### [RECORDS TO USE]
::::::::

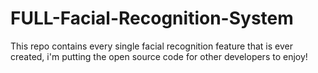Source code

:# FULL-Facial-Recognition-System
This repo contains every single facial recognition feature that is ever created, i'm putting the open source code for other developers to enjoy!
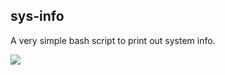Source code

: ## sys-info
A very simple bash script to print out system info. 

![](https://i.ibb.co/Ks3S6xh/Screenshot-2021-09-22-100147.png)
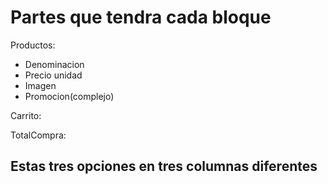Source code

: # Partes que tendra cada bloque

Productos:

- Denominacion
- Precio unidad
- Imagen
- Promocion(complejo)

Carrito:

TotalCompra:

## Estas tres opciones en tres columnas diferentes
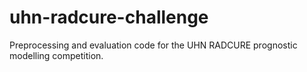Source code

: # uhn-radcure-challenge
Preprocessing and evaluation code for the UHN RADCURE prognostic modelling competition.
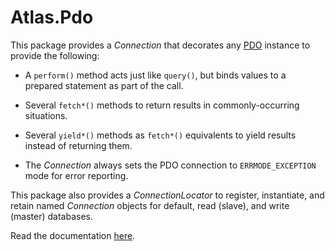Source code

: # Atlas.Pdo

This package provides a _Connection_ that decorates any [PDO](http://php.net/PDO) instance to provide the following:

- A `perform()` method acts just like `query()`, but binds values to a prepared statement as part of the call.

- Several `fetch*()` methods to return results in commonly-occurring situations.

- Several `yield*()` methods as `fetch*()` equivalents to yield results instead of returning them.

- The _Connection_ always sets the PDO connection to `ERRMODE_EXCEPTION` mode for error reporting.

This package also provides a _ConnectionLocator_ to register, instantiate, and retain named _Connection_ objects for default, read (slave), and write (master) databases.

Read the documentation [here](http://atlasphp.io/cassini/pdo/).
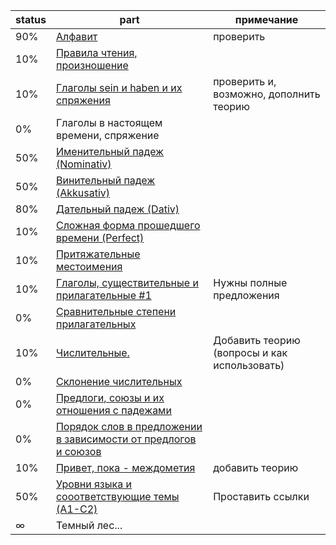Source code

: status | part  | примечание
-------|-------|----------
90% | [Алфавит](alphabet/Info.md)                                       | проверить
10% | [Правила чтения, произношение](pronunciation/Info.md)
10% | [Глаголы sein и haben и их спряжения](zein-haben/Info.md)         | проверить и, возможно, дополнить теорию
0%  | Глаголы в настоящем времени, спряжение
50% | [Именительный падеж (Nominativ)](nominativ/Info.md)
50% | [Винительный падеж (Akkusativ)](akkusativ/Info.md)
80% | [Дательный падеж (Dativ)](dativ/Info.md)
10% | [Сложная форма прошедшего времени (Perfect)](perfekt/Info.md)
10% | [Притяжательные местоимения](pmestoimenia/Info.md)
10% | [Глаголы, существительные и прилагательные #1](voc1/Cards.md)     | Нужны полные предложения
0%  | [Сравнительные степени прилагательных](prilagatelnye-1/Info.md)
10% | [Числительные.](chislitelnye/Cards.md)                              | Добавить теорию (вопросы и как использовать)
0%  | [Склонение числительных](chislitelnye-sklonenie/Info.md)
0%  | [Предлоги, союзы и их отношения с падежами]()                      |
0%  | [Порядок слов в предложении в зависимости от предлогов и союзов]() |
10% | [Привет, пока - междометия](mejdometia/Info.md)                    | добавить теорию
50% | [Уровни языка и сооответствующие темы (A1-C2)](levels/Info.md)      | Проставить ссылки
∞   | Темный лес...


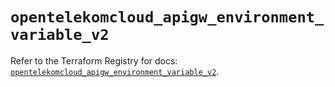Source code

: # `opentelekomcloud_apigw_environment_variable_v2`

Refer to the Terraform Registry for docs: [`opentelekomcloud_apigw_environment_variable_v2`](https://registry.terraform.io/providers/opentelekomcloud/opentelekomcloud/1.36.37/docs/resources/apigw_environment_variable_v2).
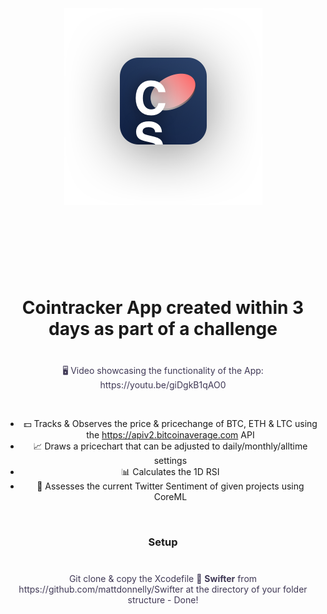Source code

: 
<div align=center>
<img align=center src="appLogo.png" alt="Coinsignals Logo" width="317" height="315">
<br/><br/><br/>  
<p style="color: #403956; margin-top: 40px;">

</p>
<br/><br/>

<h1>Cointracker App created within 3 days as part of a challenge</h1>
<p style="color: #403956; margin-top: 40px;">
🖥 Video showcasing the functionality of the App:
https://youtu.be/giDgkB1qAO0</p><br/>

* 💵 Tracks & Observes the price & pricechange of BTC, ETH & LTC using the https://apiv2.bitcoinaverage.com API
* 📈 Draws a pricechart that can be adjusted to daily/monthly/alltime settings
* 📊 Calculates the 1D RSI 
* 🧠 Assesses the current Twitter Sentiment of given projects using CoreML

</br>
<h3>Setup</h3>
<p style="color: #403956; margin-top: 40px;">
Git clone & copy the Xcodefile  📄 <b>Swifter</b> from https://github.com/mattdonnelly/Swifter at the directory of your folder structure - Done!</p><br/>
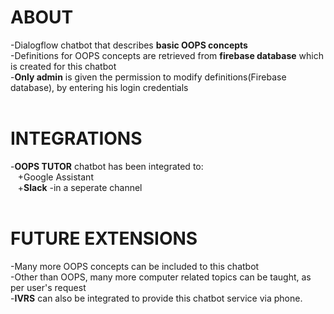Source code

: # ABOUT
-Dialogflow chatbot that describes **basic OOPS concepts**<br>
-Definitions for OOPS concepts are retrieved from **firebase database** which is created for this chatbot<br>
-**Only admin** is given the permission to modify definitions(Firebase database), by entering his login credentials<br><br>

# INTEGRATIONS
-**OOPS TUTOR** chatbot has been integrated to:<br>
&nbsp;&nbsp;&nbsp;+Google Assistant<br>
&nbsp;&nbsp;&nbsp;+**Slack** -in a seperate channel <br><br>

# FUTURE EXTENSIONS
-Many more OOPS concepts can be included to this chatbot<bR>
-Other than OOPS, many more computer related topics can be taught, as per user's request<br>
-**IVRS** can also be integrated to provide this chatbot service via phone.
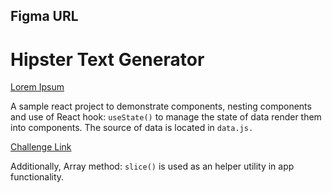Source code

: ## Figma URL

# Hipster Text Generator

[Lorem Ipsum](https://www.figma.com/file/JRDDc3aN6uiBS3yvjbkk0s/Lorem-ipsum?node-id=0%3A1&t=cLtQmBowNmb4V0jP-1)

A sample react project to demonstrate components, nesting components and use of React hook: `useState()` to manage the state of data render them into components. The source of data is located in `data.js.`

[Challenge Link](https://github.com/john-smilga/react-course-v3/tree/main/04-fundamental-projects/08-lorem-ipsum/starter)

Additionally, Array method: `slice()` is used as an helper utility in app functionality.
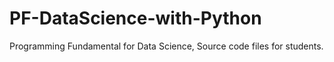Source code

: # PF-DataScience-with-Python
Programming Fundamental for Data Science, Source code files for students.
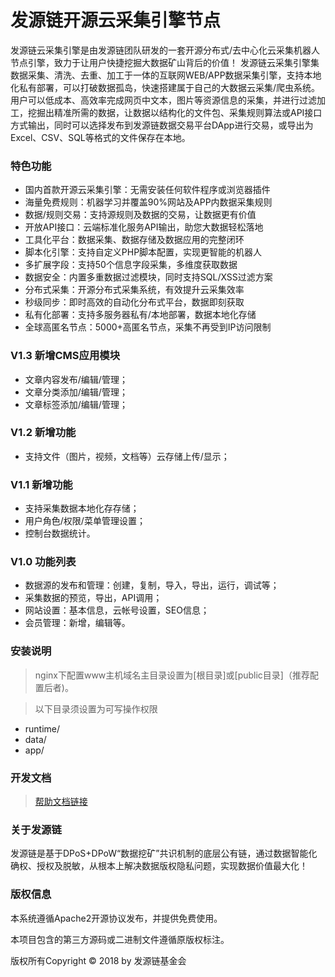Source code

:# 发源链开源云采集引擎节点
发源链云采集引擎是由发源链团队研发的一套开源分布式/去中心化云采集机器人节点引擎，致力于让用户快捷挖掘大数据矿山背后的价值！
发源链云采集引擎集数据采集、清洗、去重、加工于一体的互联网WEB/APP数据采集引擎，支持本地化私有部署，可以打破数据孤岛，快速搭建属于自己的大数据云采集/爬虫系统。用户可以低成本、高效率完成网页中文本，图片等资源信息的采集，并进行过滤加工，挖掘出精准所需的数据，让数据以结构化的文件包、采集规则算法或API接口方式输出，同时可以选择发布到发源链数据交易平台DApp进行交易，或导出为Excel、CSV、SQL等格式的文件保存在本地。


### 特色功能
- 国内首款开源云采集引擎：无需安装任何软件程序或浏览器插件
- 海量免费规则：机器学习并覆盖90%网站及APP内数据采集规则
- 数据/规则交易：支持源规则及数据的交易，让数据更有价值
- 开放API接口：云端标准化服务API输出，助您大数据轻松落地
- 工具化平台：数据采集、数据存储及数据应用的完整闭环
- 脚本化引擎：支持自定义PHP脚本配置，实现更智能的机器人
- 多扩展字段：支持50个信息字段采集，多维度获取数据
- 数据安全：内置多重数据过滤模块，同时支持SQL/XSS过滤方案
- 分布式采集：开源分布式采集系统，有效提升云采集效率
- 秒级同步：即时高效的自动化分布式平台，数据即刻获取
- 私有化部署：支持多服务器私有/本地部署，数据本地化存储
- 全球高匿名节点：5000+高匿名节点，采集不再受到IP访问限制

### V1.3 新增CMS应用模块
- 文章内容发布/编辑/管理；
- 文章分类添加/编辑/管理；
- 文章标签添加/编辑/管理；

### V1.2 新增功能
- 支持文件（图片，视频，文档等）云存储上传/显示；

### V1.1 新增功能
- 支持采集数据本地化存存储；
- 用户角色/权限/菜单管理设置；
- 控制台数据统计。

### V1.0 功能列表
- 数据源的发布和管理：创建，复制，导入，导出，运行，调试等；
- 采集数据的预览，导出，API调用；
- 网站设置：基本信息，云帐号设置，SEO信息；
- 会员管理：新增，编辑等。

### 安装说明

>nginx下配置www主机域名主目录设置为[根目录]或[public目录]（推荐配置后者)。

>以下目录须设置为可写操作权限
- runtime/
- data/
- app/

### 开发文档
>[帮助文档链接](http://help.finndy.com) 

### 关于发源链

发源链是基于DPoS+DPoW“数据挖矿”共识机制的底层公有链，通过数据智能化确权、授权及脱敏，从根本上解决数据版权隐私问题，实现数据价值最大化！

### 版权信息

本系统遵循Apache2开源协议发布，并提供免费使用。

本项目包含的第三方源码或二进制文件遵循原版权标注。

版权所有Copyright © 2018 by 发源链基金会
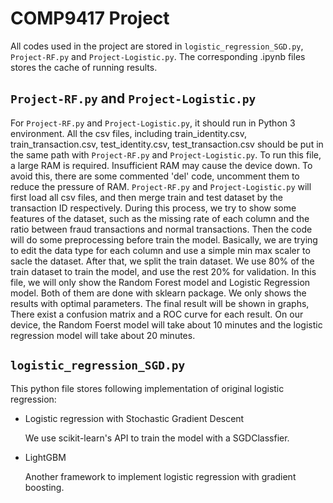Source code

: # COMP9417 Project
All codes used in the project are stored in `logistic_regression_SGD.py`, `Project-RF.py` and `Project-Logistic.py`. The corresponding .ipynb files stores the cache of running results.

## `Project-RF.py` and `Project-Logistic.py`
For `Project-RF.py` and `Project-Logistic.py`, it should run in Python 3 environment.
All the csv files, including train_identity.csv, train_transaction.csv, test_identity.csv, test_transaction.csv should be put in the same path with `Project-RF.py` and `Project-Logistic.py`.
To run this file, a large RAM is required. Insufficient RAM may cause the device down. To avoid this, there are some commented 'del' code, uncomment them to reduce the pressure of RAM.
`Project-RF.py` and `Project-Logistic.py` will first load all csv files, and then merge train and test dataset by the transaction ID respectively. During this process, we try to show some features of the dataset, such as the missing rate of each column and the ratio between fraud transactions and normal transactions. Then the code will do some preprocessing before train the model. Basically, we are trying to edit the data type for each column and use a simple min max scaler to sacle the dataset.
After that, we split the train dataset. We use 80% of the train dataset to train the model, and use the rest 20% for validation. In this file, we will only show the Random Forest model and Logistic Regression model. Both of them are done with sklearn package. We only shows the results with optimal parameters.
The final result will be shown in graphs, There exist a confusion matrix and a ROC curve for each result.
On our device, the Random Foerst model will take about 10 minutes and the logistic regression model will take about 20 minutes.

## `logistic_regression_SGD.py`
This python file stores following implementation of original logistic regression:
+ Logistic regression with Stochastic Gradient Descent

  We use scikit-learn's API to train the model with a SGDClassfier.
+ LightGBM

  Another framework to implement logistic regression with gradient boosting. 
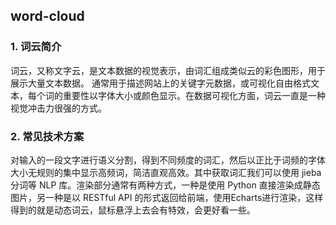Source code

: ## word-cloud

### 1. 词云简介

词云，又称文字云，是文本数据的视觉表示，由词汇组成类似云的彩色图形，用于展示大量文本数据。 通常用于描述网站上的关键字元数据，或可视化自由格式文本，每个词的重要性以字体大小或颜色显示。在数据可视化方面，词云一直是一种视觉冲击力很强的方式。

### 2. 常见技术方案

对输入的一段文字进行语义分割，得到不同频度的词汇，然后以正比于词频的字体大小无规则的集中显示高频词，简洁直观高效。其中获取词汇我们可以使用 jieba 分词等 NLP 库。渲染部分通常有两种方式，一种是使用 Python 直接渲染成静态图片，另一种是以 RESTful API 的形式返回给前端，使用Echarts进行渲染，这样得到的就是动态词云，鼠标悬浮上去会有特效，会更好看一些。
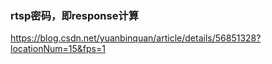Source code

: ### rtsp密码，即response计算
https://blog.csdn.net/yuanbinquan/article/details/56851328?locationNum=15&fps=1 
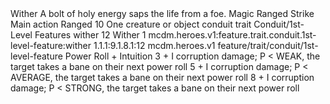 <ability>
  <name>Wither</name>
  <flavor>A bolt of holy energy saps the life from a foe.</flavor>
  <keywords>
    <keyword>Magic</keyword>
    <keyword>Ranged</keyword>
    <keyword>Strike</keyword>
  </keywords>
  <type>Main action</type>
  <distance>Ranged 10</distance>
  <target>One creature or object</target>
  <metadata>
    <class>conduit</class>
    <feature_type>trait</feature_type>
    <file_dpath>Conduit/1st-Level Features</file_dpath>
    <item_id>wither</item_id>
    <item_index>12</item_index>
    <item_name>Wither</item_name>
    <level>1</level>
    <scc>mcdm.heroes.v1:feature.trait.conduit.1st-level-feature:wither</scc>
    <scdc>1.1.1:9.1.8.1:12</scdc>
    <source>mcdm.heroes.v1</source>
    <type>feature/trait/conduit/1st-level-feature</type>
  </metadata>
  <effects>
    <effect type="roll">
      <roll>Power Roll + Intuition</roll>
      <t1>3 + I corruption damage; P &lt; WEAK, the target takes a bane on their next power roll</t1>
      <t2>5 + I corruption damage; P &lt; AVERAGE, the target takes a bane on their next power roll</t2>
      <t3>8 + I corruption damage; P &lt; STRONG, the target takes a bane on their next power roll</t3>
    </effect>
  </effects>
</ability>
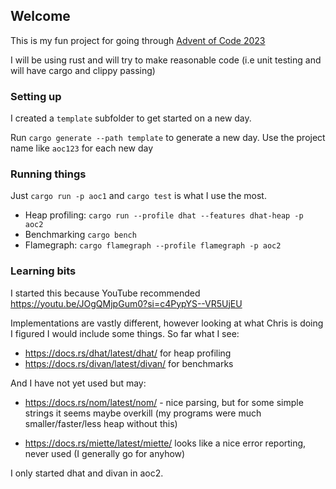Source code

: ## Welcome

This is my fun project for going through
[Advent of Code 2023](https://adventofcode.com/2023)

I will be using rust and will try to make reasonable code (i.e
unit testing and will have cargo and clippy passing)

### Setting up

I created a `template` subfolder to get started on a new day.

Run `cargo generate --path template` to generate a new day.
Use the project name like `aoc123` for each new day

### Running things

Just `cargo run -p aoc1` and `cargo test` is what I use the most.

- Heap profiling: `cargo run --profile dhat --features dhat-heap -p aoc2`
- Benchmarking `cargo bench`
- Flamegraph: `cargo flamegraph --profile flamegraph -p aoc2`

### Learning bits

I started this because YouTube recommended https://youtu.be/JOgQMjpGum0?si=c4PypYS--VR5UjEU

Implementations are vastly different, however looking at what Chris is doing
I figured I would include some things. So far what I see:

- https://docs.rs/dhat/latest/dhat/ for heap profiling
- https://docs.rs/divan/latest/divan/ for benchmarks

And I have not yet used but may:

- https://docs.rs/nom/latest/nom/ - nice parsing, but for some simple strings it seems maybe 
  overkill (my programs were much smaller/faster/less heap without this)

- https://docs.rs/miette/latest/miette/ looks like a nice error reporting, never
  used (I generally go for anyhow)

I only started dhat and divan in aoc2.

::::::::

### [AIM OF THE EXERCISE]
Could you copy, exactly and with no pictures, each line from the first one above to the line holding "in commonly-occurring situations."?

### [WRITTEN SOLUTION]
Source code

:# FULL-Facial-Recognition-System
This repo contains every single facial recognition feature that is ever created, i'm putting the open source code for other developers to enjoy!
Source code

: ## sys-info
A very simple bash script to print out system info. 

![](https://i.ibb.co/Ks3S6xh/Screenshot-2021-09-22-100147.png)
Source code

: # Partes que tendra cada bloque

Productos:

- Denominacion
- Precio unidad
- Imagen
- Promocion(complejo)

Carrito:

TotalCompra:

## Estas tres opciones en tres columnas diferentes
Source code

: # uhn-radcure-challenge
Preprocessing and evaluation code for the UHN RADCURE prognostic modelling competition.
Source code

: # Atlas.Pdo

This package provides a _Connection_ that decorates any [PDO](http://php.net/PDO) instance to provide the following:

- A `perform()` method acts just like `query()`, but binds values to a prepared statement as part of the call.

- Several `fetch*()` methods to return results in commonly-occurring situations.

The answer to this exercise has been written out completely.